The experiment's physical setup consisted of a wind tunnel with a test section of dimensions 1.2 meters by 1.2 meters, housing a cylinder with a diameter of 0.75 meters and a length of 1.2 meters. Downstream pressure measurements were obtained using a series of manometers connected at 5-degree intervals around the cylinder surface. These pressure taps allowed for detailed mapping of the pressure distribution, critical for understanding flow separation and vortex shedding phenomena. The flow velocity was controlled and measured via a Pitot tube placed upstream of the cylinder, providing the free stream velocity necessary to calculate Reynolds numbers and theoretical drag coefficients.

The approach involved transforming the manometer readings into true pressures. Given that the manometers measured pressure differences relative to atmospheric pressure but exhibited an inverse relationship due to the water column readings (where maximum water height indicated minimum pressure), the data was reverse-calibrated accordingly. Pressure conversions from inches of water to Pascals were performed to facilitate calculations of force and drag. Subsequently, the pressure distribution data were integrated over the cylinder surface to estimate the x-component of force, which approximates the drag force.

Velocity profiles along the tested flow conditions were established by translating voltages from the data acquisition system to physical positions within the tunnel cross-section, adhering to a linear relation based on calibration data. Bernoulli’s equation was then applied to the differential pressure readings to determine local flow velocities. The velocity (V) at each point was calculated using the relation V = sqrt(2 * ΔP / ρ), where ΔP is the differential pressure at each pressure tap, and ρ is the density of air, assumed constant due to negligible density variations over the tested flow range.

Using these velocity values, the dynamic pressure was computed and paired with the projected area (A = D × L) of the cylinder to calculate the drag force (F) at each pressure port. Summing these forces across all angular measurements resulted in an estimate of total drag. The coefficient of drag was then calculated using the relation Cd = 2F / (ρ V² A). To validate and contextualize these results, the Reynolds number (Re = ρ V D / μ) was computed and compared with established literature, particularly the drag coefficient versus Reynolds number chart for smooth cylinders.
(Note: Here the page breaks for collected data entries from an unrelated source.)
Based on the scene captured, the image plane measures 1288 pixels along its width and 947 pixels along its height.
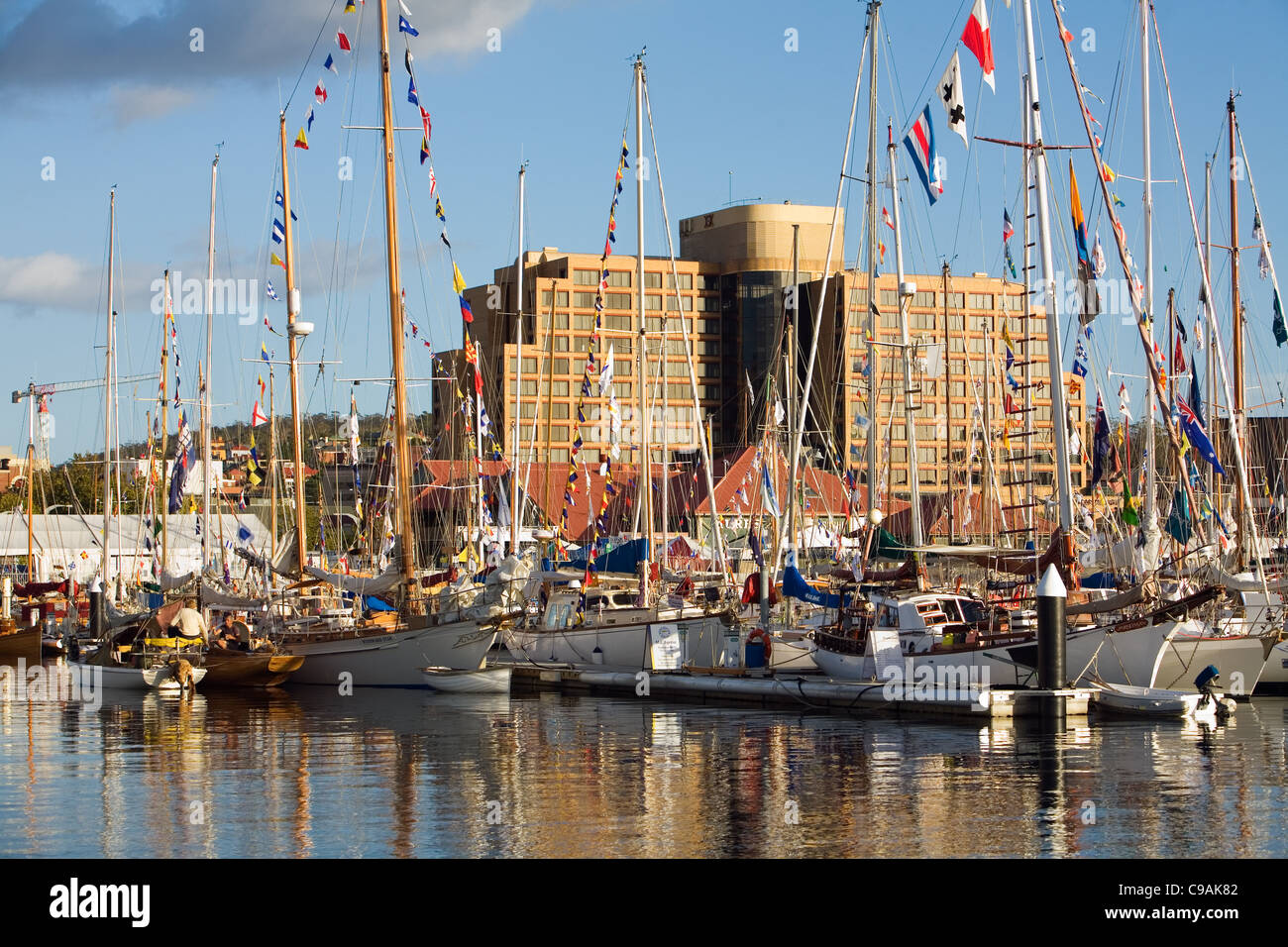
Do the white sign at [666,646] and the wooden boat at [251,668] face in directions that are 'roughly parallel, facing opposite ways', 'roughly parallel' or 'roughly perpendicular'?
roughly perpendicular

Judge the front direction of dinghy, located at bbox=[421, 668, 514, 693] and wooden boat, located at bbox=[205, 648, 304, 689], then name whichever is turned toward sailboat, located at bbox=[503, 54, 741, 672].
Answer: the wooden boat

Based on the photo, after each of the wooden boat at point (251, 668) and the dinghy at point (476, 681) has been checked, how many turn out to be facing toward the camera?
0

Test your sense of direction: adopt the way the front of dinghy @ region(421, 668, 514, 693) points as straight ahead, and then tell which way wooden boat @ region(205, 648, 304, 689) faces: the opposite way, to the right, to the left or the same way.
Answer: the opposite way

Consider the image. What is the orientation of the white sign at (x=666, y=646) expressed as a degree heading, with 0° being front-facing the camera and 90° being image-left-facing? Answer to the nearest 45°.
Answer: approximately 0°

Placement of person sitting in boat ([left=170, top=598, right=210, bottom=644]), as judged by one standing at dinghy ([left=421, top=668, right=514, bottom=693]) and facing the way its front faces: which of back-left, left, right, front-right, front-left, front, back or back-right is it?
front-right

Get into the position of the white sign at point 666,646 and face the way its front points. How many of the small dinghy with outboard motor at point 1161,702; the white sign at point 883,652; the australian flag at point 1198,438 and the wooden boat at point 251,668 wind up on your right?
1

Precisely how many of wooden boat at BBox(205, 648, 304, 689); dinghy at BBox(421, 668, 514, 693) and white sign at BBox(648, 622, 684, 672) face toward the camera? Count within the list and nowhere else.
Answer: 1

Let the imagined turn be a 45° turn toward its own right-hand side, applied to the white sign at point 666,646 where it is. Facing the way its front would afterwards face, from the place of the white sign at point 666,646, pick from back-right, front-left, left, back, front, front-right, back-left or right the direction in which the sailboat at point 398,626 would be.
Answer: front-right

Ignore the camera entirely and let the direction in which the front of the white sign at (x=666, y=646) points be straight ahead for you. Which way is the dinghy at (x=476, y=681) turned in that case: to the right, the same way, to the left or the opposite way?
to the right

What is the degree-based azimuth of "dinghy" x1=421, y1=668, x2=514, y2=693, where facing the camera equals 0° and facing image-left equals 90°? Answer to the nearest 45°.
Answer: approximately 90°

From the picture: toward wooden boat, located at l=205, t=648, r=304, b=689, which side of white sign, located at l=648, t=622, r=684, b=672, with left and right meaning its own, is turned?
right

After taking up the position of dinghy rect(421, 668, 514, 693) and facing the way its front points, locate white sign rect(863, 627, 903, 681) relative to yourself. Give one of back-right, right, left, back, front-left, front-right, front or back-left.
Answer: back-left

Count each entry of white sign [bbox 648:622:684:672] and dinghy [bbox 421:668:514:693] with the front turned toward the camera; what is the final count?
1

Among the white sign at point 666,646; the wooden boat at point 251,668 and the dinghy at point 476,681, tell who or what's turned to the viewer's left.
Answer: the dinghy

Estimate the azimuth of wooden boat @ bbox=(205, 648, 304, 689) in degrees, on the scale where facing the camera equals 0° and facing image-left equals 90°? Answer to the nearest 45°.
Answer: approximately 270°

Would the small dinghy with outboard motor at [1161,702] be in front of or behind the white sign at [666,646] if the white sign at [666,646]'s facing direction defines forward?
in front
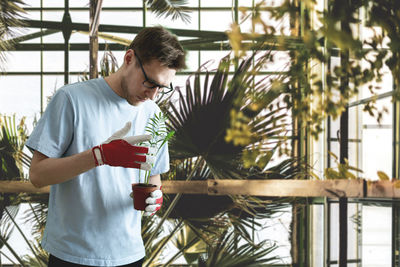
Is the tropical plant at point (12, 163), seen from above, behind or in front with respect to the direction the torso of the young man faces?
behind

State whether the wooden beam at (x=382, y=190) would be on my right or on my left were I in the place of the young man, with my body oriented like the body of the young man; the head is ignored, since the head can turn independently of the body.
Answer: on my left

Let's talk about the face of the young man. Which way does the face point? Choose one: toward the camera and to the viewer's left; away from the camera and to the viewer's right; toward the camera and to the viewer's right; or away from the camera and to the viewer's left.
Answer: toward the camera and to the viewer's right

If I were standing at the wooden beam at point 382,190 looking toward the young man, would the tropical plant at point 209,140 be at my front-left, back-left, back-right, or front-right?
front-right

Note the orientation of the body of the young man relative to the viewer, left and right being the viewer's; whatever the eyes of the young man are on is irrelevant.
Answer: facing the viewer and to the right of the viewer

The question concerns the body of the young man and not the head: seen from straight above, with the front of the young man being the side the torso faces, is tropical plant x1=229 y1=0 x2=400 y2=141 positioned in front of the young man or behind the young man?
in front

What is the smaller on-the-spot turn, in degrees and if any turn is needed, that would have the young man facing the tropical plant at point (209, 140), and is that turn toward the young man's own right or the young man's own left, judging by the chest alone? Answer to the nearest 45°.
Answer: approximately 90° to the young man's own left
The experimental results revealed flow regimes consistent with laminar-to-turbulent transition, corresponding to Reynolds numbers ranging from approximately 10,000 to 100,000.
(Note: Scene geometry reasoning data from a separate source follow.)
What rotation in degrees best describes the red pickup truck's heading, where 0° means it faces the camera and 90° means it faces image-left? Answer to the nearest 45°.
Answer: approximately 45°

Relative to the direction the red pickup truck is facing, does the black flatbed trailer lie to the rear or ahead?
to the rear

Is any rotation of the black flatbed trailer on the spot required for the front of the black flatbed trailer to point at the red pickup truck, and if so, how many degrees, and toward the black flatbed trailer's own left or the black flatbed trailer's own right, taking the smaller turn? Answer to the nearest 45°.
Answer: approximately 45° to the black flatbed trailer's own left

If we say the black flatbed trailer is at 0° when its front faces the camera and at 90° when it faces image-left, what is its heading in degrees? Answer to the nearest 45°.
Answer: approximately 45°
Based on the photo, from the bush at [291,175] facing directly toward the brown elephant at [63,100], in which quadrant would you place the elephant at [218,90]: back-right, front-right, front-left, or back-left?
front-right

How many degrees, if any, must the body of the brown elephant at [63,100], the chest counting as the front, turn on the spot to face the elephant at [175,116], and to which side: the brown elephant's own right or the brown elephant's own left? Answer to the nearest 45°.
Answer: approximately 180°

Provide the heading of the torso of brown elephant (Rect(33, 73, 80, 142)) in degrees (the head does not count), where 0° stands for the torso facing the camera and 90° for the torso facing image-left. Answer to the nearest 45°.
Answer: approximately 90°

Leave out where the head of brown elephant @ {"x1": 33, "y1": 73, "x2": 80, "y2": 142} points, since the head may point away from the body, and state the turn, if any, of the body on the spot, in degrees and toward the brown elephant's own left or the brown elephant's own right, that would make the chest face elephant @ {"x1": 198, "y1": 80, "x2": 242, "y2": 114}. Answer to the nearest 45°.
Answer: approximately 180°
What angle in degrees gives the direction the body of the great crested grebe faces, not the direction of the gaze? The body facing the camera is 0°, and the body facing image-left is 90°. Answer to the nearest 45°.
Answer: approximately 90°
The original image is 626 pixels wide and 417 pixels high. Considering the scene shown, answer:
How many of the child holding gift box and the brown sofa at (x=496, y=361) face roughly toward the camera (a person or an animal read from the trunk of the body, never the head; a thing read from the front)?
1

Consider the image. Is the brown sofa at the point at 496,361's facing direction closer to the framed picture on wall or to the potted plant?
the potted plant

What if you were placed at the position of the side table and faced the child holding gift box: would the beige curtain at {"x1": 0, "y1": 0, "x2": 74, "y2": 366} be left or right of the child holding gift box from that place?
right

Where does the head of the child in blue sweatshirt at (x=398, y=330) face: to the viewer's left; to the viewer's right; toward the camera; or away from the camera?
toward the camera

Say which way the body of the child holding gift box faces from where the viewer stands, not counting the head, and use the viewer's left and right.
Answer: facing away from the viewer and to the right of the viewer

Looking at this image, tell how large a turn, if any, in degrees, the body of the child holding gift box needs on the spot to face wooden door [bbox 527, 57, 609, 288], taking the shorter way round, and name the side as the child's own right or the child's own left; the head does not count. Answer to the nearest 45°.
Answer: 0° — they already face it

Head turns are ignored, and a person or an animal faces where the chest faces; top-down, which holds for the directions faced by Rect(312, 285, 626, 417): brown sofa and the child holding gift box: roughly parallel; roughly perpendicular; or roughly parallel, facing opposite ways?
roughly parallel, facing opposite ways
Graphical data included pressure distributions plotted around the cylinder, demonstrating high pressure at the stagnation point and flow separation points, along with velocity profiles along the cross-section of the wind tunnel. Drag force calculations showed a typical dependence on flow velocity, with experimental Cd values aligning reasonably well with theoretical data for smooth cylinders at comparable Reynolds numbers. Discrepancies were attributed to experimental uncertainties such as manometer calibration errors, turbulence effects, and minor geometric imperfections.
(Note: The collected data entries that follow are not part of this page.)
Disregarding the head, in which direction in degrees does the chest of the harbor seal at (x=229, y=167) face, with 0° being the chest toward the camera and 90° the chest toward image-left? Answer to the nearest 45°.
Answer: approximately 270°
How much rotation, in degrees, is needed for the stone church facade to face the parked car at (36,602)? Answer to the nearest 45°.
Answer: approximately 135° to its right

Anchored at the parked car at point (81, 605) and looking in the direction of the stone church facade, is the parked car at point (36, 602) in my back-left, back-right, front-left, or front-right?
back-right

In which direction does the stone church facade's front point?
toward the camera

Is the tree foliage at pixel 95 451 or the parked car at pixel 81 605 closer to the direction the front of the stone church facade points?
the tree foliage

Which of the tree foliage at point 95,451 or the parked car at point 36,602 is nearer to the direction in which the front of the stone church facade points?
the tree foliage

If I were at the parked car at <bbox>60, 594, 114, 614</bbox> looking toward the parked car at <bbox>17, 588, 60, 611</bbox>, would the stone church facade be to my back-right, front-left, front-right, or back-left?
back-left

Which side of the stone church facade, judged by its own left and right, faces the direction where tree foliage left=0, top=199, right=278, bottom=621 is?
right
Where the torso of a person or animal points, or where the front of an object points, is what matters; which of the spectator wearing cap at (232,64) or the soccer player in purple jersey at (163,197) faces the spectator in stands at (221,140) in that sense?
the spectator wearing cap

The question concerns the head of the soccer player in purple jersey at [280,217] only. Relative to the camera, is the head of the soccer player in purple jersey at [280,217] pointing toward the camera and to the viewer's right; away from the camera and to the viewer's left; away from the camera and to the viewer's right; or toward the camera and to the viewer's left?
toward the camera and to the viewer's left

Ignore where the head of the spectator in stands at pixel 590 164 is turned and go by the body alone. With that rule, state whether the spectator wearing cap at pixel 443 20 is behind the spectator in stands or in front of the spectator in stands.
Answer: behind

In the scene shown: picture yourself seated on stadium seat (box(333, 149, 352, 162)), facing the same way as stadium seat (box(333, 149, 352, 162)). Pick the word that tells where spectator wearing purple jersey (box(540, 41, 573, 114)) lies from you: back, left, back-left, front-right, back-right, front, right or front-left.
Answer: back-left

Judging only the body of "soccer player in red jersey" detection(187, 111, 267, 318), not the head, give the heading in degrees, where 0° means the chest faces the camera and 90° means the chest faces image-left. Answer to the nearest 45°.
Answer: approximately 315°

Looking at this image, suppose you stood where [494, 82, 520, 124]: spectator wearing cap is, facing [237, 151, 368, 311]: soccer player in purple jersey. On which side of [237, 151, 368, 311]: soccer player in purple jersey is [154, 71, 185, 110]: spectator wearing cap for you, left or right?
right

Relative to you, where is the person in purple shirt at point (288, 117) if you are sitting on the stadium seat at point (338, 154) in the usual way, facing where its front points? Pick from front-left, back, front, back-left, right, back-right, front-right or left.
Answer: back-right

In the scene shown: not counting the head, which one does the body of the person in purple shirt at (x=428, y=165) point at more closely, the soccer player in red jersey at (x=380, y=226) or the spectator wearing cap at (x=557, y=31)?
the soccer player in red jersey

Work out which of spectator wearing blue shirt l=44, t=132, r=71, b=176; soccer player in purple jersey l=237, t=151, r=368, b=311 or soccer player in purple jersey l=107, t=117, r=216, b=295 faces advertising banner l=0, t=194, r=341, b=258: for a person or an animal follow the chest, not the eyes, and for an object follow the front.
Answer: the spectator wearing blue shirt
In conclusion, the wind tunnel experiments successfully characterized the flow behavior around a circular cylinder. The results confirmed the applicability of Bernoulli’s equation for velocity calculations from pressure differences and validated the use of surface pressure integration to determine drag force. The comparison of experimental and theoretical drag coefficients emphasized the importance of flow regime understanding and the limitations of simplified models. This study provided a practical demonstration of fundamental fluid mechanics concepts and the effectiveness of experimental techniques in aerodynamics research.